Dory was humble about her work, not an ostentatious giver. But to her surprise the shelter manager, who knew she was coming, made a big fuss over her that day. She draped over Dory’s shoulder a special sash that read, “The Lord loveth a cheerful giver,” and she encouraged her to walk among the people of the shelter to distribute her gifts. And so she did, and she was pleased to see joy from some, and confounded to see indifference from others, when she gave them the garments and raiments made by her own hands.
At last, in the far corner of the shelter, there was a young couple with a baby. They smiled and introduced themselves as Peter, Maggie, and baby Nicolas. Dory could not help noticing that Peter’s pants and shirt were threadbare, and Maggie had uncomfortably hoisted up her stained blouse over her breast to feed her baby. When Dory offered them a onesie, they insisted on undressing the baby to try it on him at that very moment. It was a perfect fit, and they were very grateful. When Dory offered the mother one of her specially designed sweaters with an ingenious buttoned flap over the chest for ease in breastfeeding, Maggie insisted on removing her blouse and bra to try it on at that very moment. The sweater was comfortable and the flap worked like a charm as she lifted it to continue feeding baby Nicolas.

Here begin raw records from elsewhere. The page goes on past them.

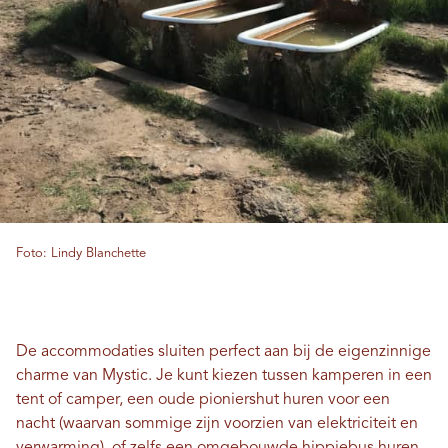
Foto: Lindy Blanchette
De accommodaties sluiten perfect aan bij de eigenzinnige
charme van Mystic. Je kunt kiezen tussen kamperen in een
tent of camper, een oude pioniershut huren voor een
nacht (waarvan sommige zijn voorzien van elektriciteit en
verwarming), of zelfs een omgebouwde hippiebus huren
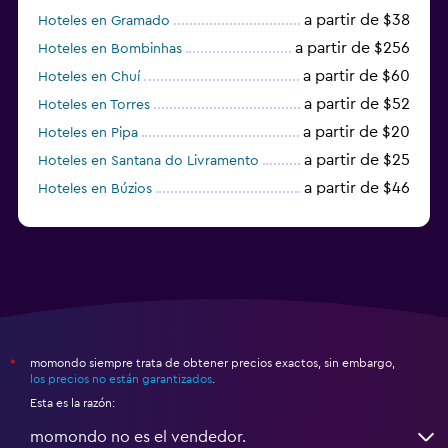
a partir de $38
Hoteles en Gramado
a partir de $256
Hoteles en Bombinhas
a partir de $60
Hoteles en Chuí
a partir de $52
Hoteles en Torres
a partir de $20
Hoteles en Pipa
a partir de $25
Hoteles en Santana do Livramento
a partir de $46
Hoteles en Búzios
a partir de $43
Hoteles en Balneario Camboriú
momondo siempre trata de obtener precios exactos, sin embargo,
*
los precios no están garantizados
.
Esta es la razón:
momondo no es el vendedor.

|Dorcas clothing the poor|
Dory was a little surprised by the candor of this couple, but she also felt quite exhilarated by their appreciation. So without hesitation she offered Peter a pair of work pants with a plaid shirt. He insisted on trying them on at that very moment. As he began to remove his clothes, Dory looked away, feeling awkwardly prim even as she confirmed that others in the crowded shelter were watching the scene with interest. After a time in which she imagined that Peter would have finished putting on the new clothes, she turned around, and saw that he stood naked before her.
She suddenly felt very flushed, very stifled. Was it the shock of his nudity, was it the heat of the packed room, a lack of oxygen, was it the weight of the clothing she was both wearing and carrying? For some set of reasons, she fainted, and her clothes spilled all around her.

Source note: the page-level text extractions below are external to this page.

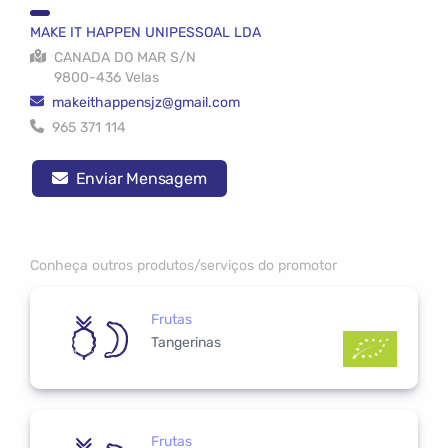
MAKE IT HAPPEN UNIPESSOAL LDA
CANADA DO MAR S/N
9800-436 Velas
makeithappensjz@gmail.com
965 371 114
Enviar Mensagem
Conheça outros produtos/serviços do promotor
Frutas
Tangerinas
Frutas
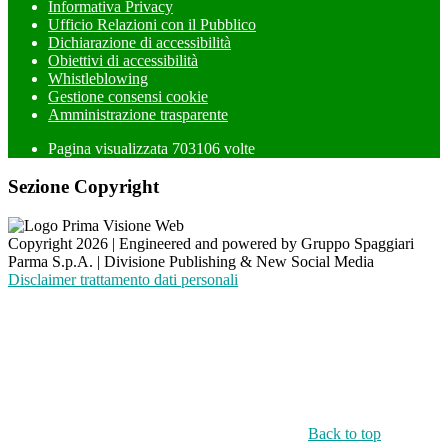
Informativa Privacy
Ufficio Relazioni con il Pubblico
Dichiarazione di accessibilità
Obiettivi di accessibilità
Whistleblowing
Gestione consensi cookie
Amministrazione trasparente
Pagina visualizzata
703106
volte
Sezione Copyright
Copyright 2026 | Engineered and powered by Gruppo Spaggiari
Parma S.p.A. | Divisione Publishing & New Social Media
Disclaimer trattamento dati personali
Back to top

When she came to, Peter was standing over her, saying, “Get up, Dory!” And when she saw him, she sat up. He gave her his hand and helped her up, and called out to the others in the shelter, “She is recovered!” and “The Lord loveth a cheerful giver!”
The shelter manager told Peter to try on the new clothes already. But Peter did not, saying instead, “Thank you, Dory, for your gifts to clothe me and my family. There are times when we need clothes, just as there are times when we need food, when we need shelter. But our bodies are also gifts–glorious gifts from God–and when we share our gifts unwrapped, we share in the generous community of God’s likeness. We are humble and unashamed.”
Dory still felt overly warm, but much better, and her mind was suddenly clear. She pulled the sash over her head and placed it, speechlessly and fearlessly, over Peter’s shoulder. She removed her shawl and draped it over the shelter manager’s back. She hugged Peter and his family, saying, “I have been hiding myself, binding myself tightly. But I believe you, and I believe in our gifts.” Then she turned to leave, and as she walked back through the shelter to the entrance, she removed her shoes, her stockings, her sweater, her pants, her blouse, her undergarments, giving all of these items cheerfully to the astonished people of the shelter.
The news raced through the town, and there were many who believed Peter. And Peter and his family stayed a long time in Joplin, living with Dory, the seamstress, who continued to sew and weave and knit for charity, even while practicing with her houseguests and friends a more fundamental and absolutely threadbare generosity.